Sunday, 15 January 2006

Whatever makes you happy

A few years ago I said to a friend, "I started desiring God but I didn't get very far with it". He liked to quote that back at me out of its original context - which was that of discussing books by John Piper!

Anyway, I'm now trying again to read Desiring God, though this time it will be harder as I've only got it online. Something struck me from the first chapter:
"Our God is in the heavens; he does whatever he pleases" (Psalm 115:3). The implication of this text is that God has the right and power to do whatever makes him happy. That is what it means to say God is sovereign.
"Whatever makes you happy!" Frequently people recommend that as final arbitor in our individualistic society.
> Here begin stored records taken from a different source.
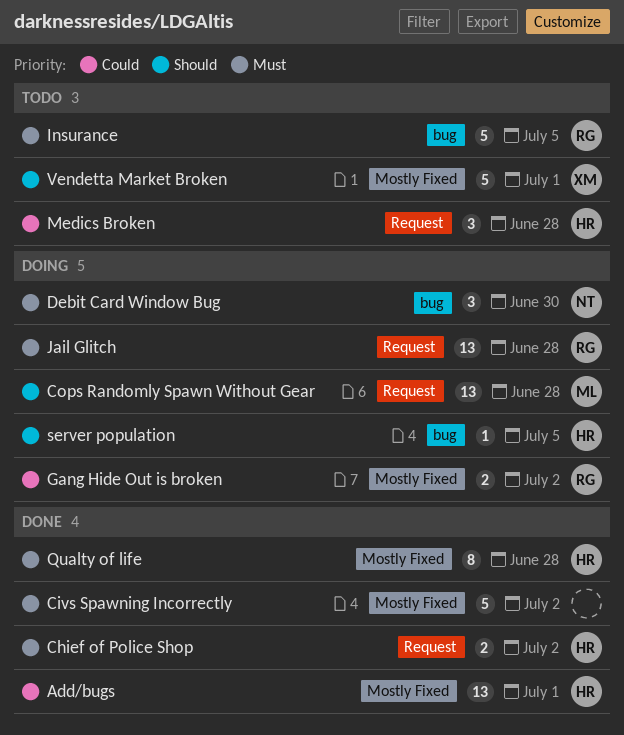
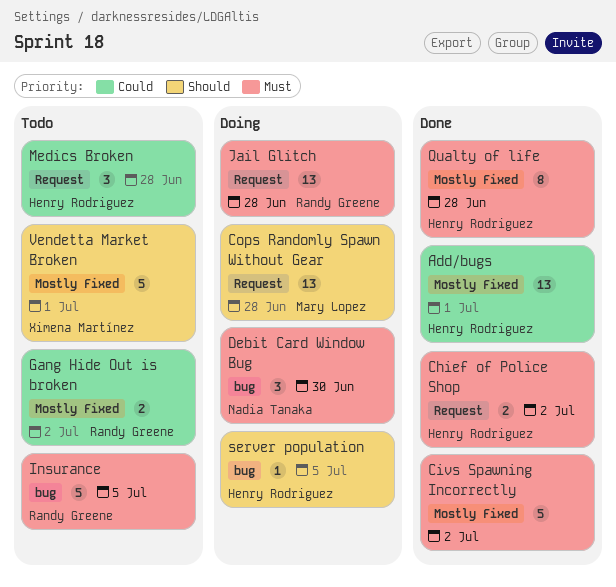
Gang Hide Out is broken, status: Doing -> Todo

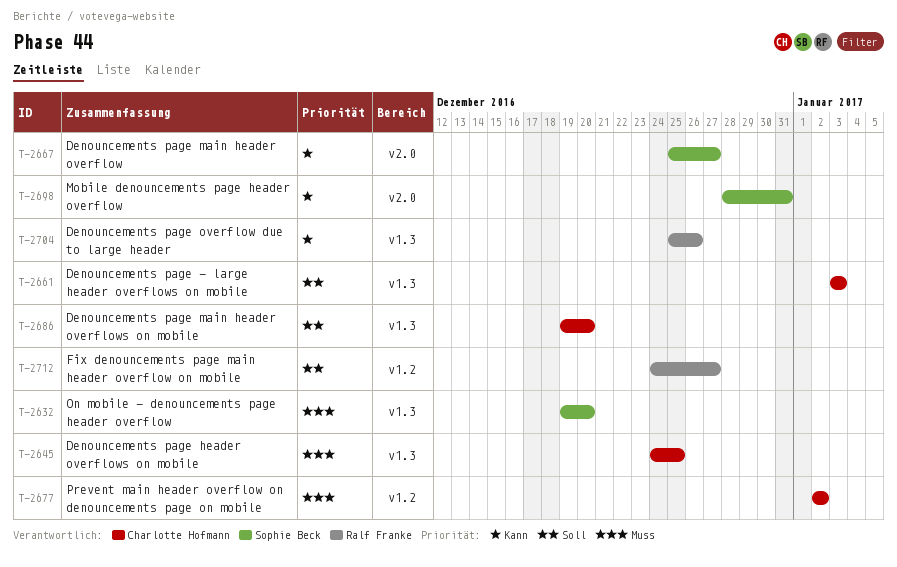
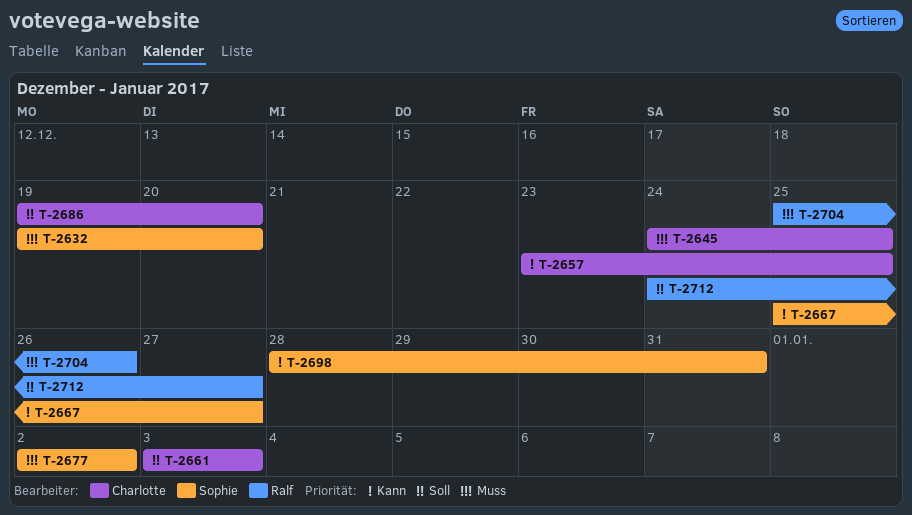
T-2657: none -> present
T-2677, owner: Charlotte Hofmann -> Sophie Beck
T-2704, priority: Kann -> Muss

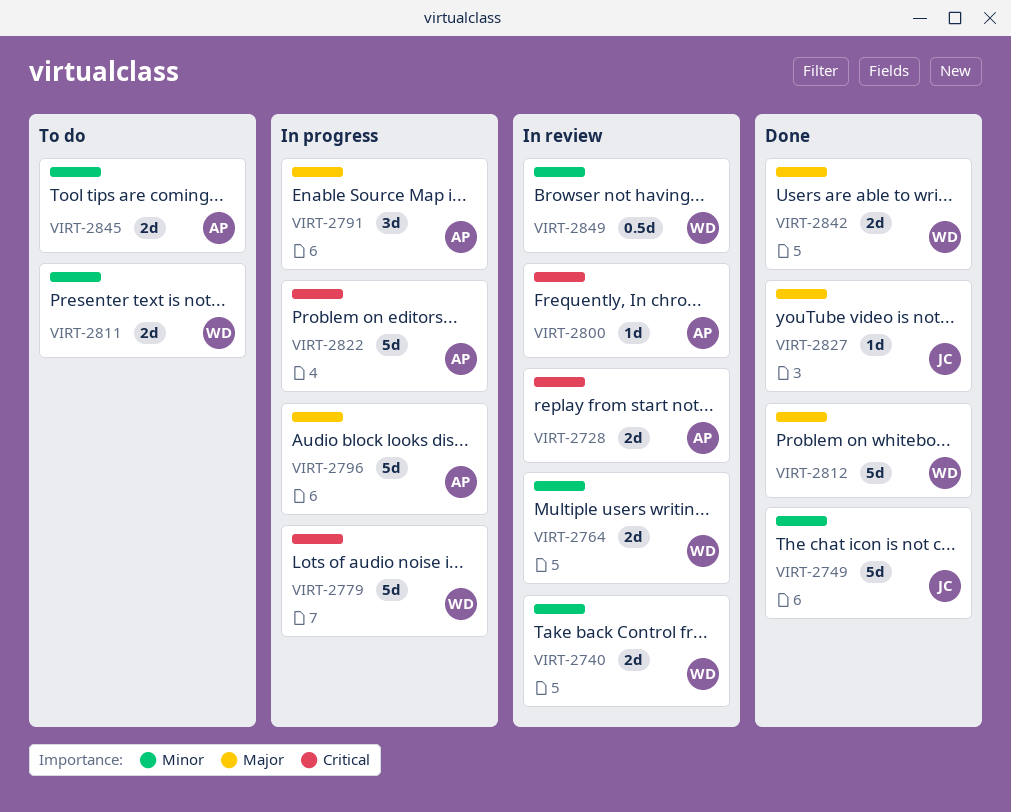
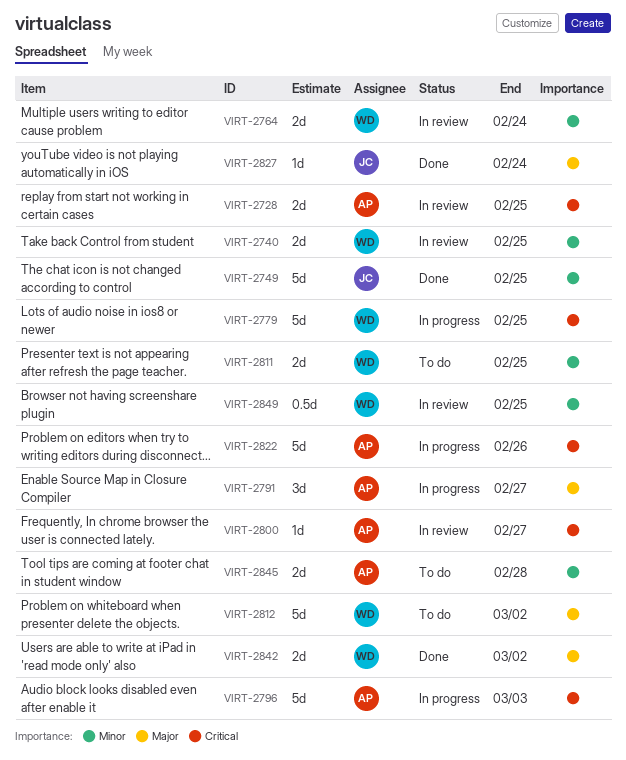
VIRT-2796, priority: Major -> Critical
VIRT-2812, status: Done -> To do

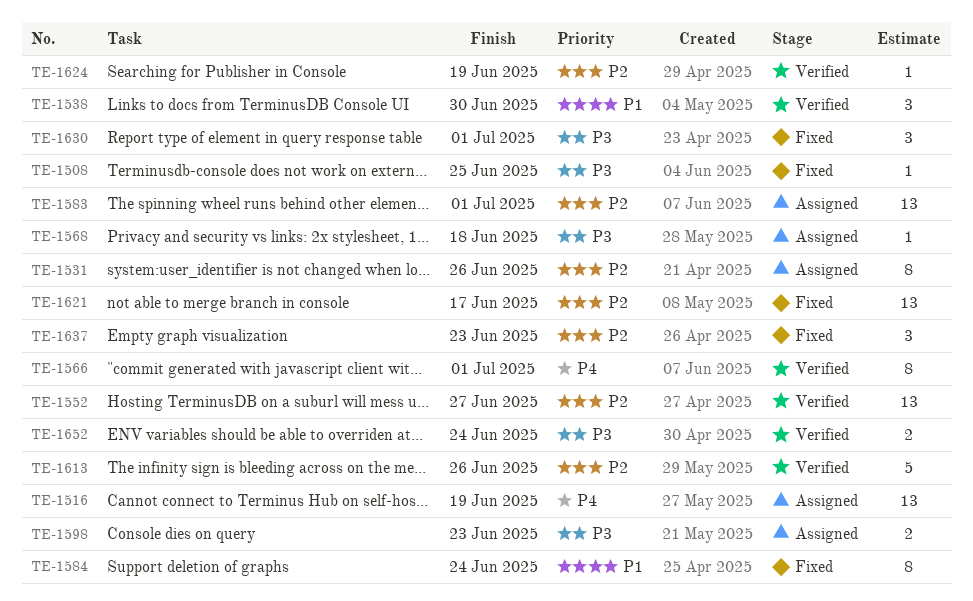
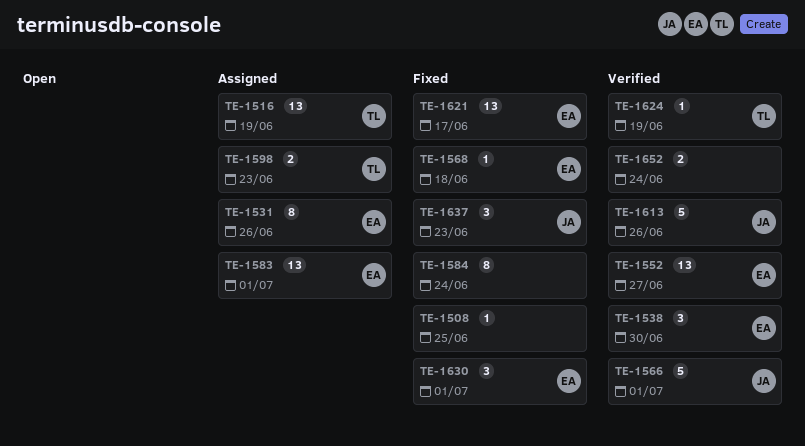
TE-1566, estimate: 8 -> 5
TE-1568, status: Assigned -> Fixed

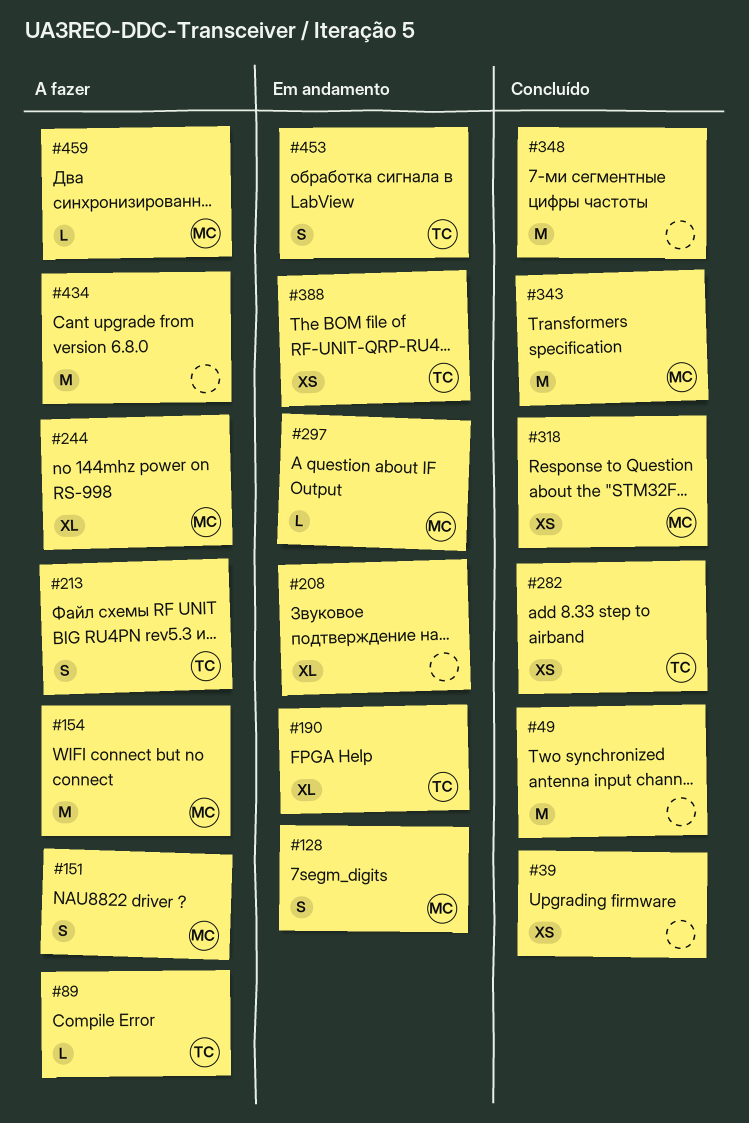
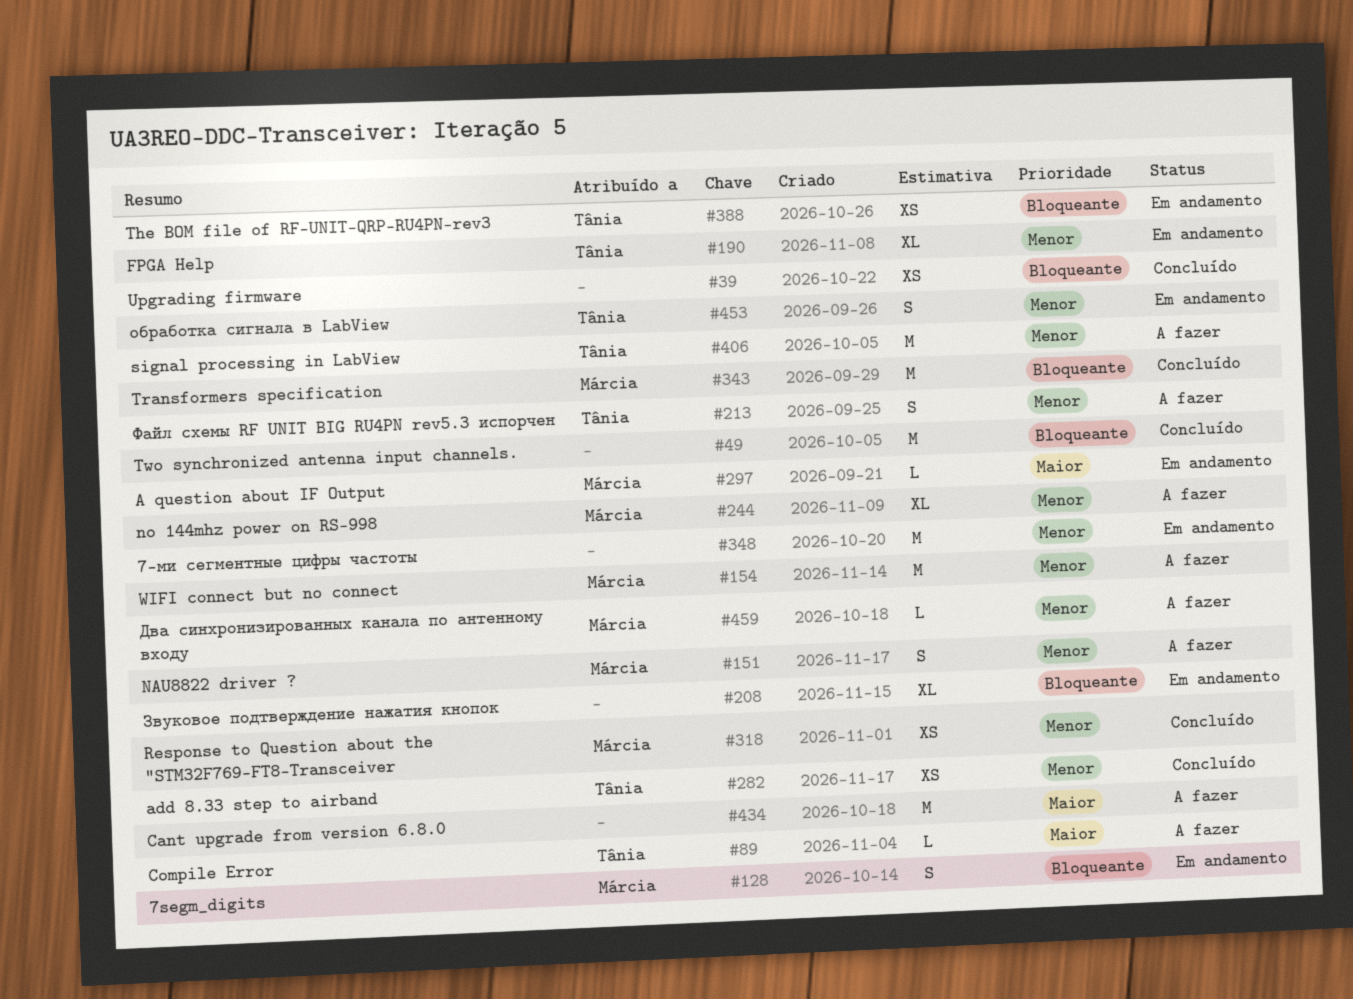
#348, status: Concluído -> Em andamento
#406: none -> present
That is what we pursue. Why else do we eat what we eat, read what we read, watch what we watch, ... We pursue whatever makes me happy. Is is wrong that we replace pursue whatever makes me happy? Surely Adam & Eve were given the Garden, each other, fruit of any tree but one, etc. etc. and chose each day what would make them happy? It is not pursuit of happiness which is problematic (note however that since the fall this tends to be selfish & at others' expense - but it is not necessarily so). No, what is wrong is that we try to pursue whatever makes me happy independent of God. Instead of walking in the garden with God, being happy in him and in his right to do whatever makes him happy, Adam & Eve wanted to make their own rules for doing whatever would make them happy. Instead of pursuing happiness in God, we pursue happiness in itself. Having rejected the source and rule of happiness, we wonder why we aren't satisfied. In other words, we reject knowing the source of happiness in order to have the right to write our own manuals on "How to be happy". So before I continue reading Desiring God, a quote from Douglas Adams came to mind (come on, Piper & Adams in one post?):
This planet has - or rather had - a problem, which was this: most of the people on it were unhappy for pretty much of the time. Many solutions were suggested for this problem, but most of these were largely concerned with the movements of small green pieces of paper, which is odd because on the whole it wasn't the small green pieces of paper that were unhappy.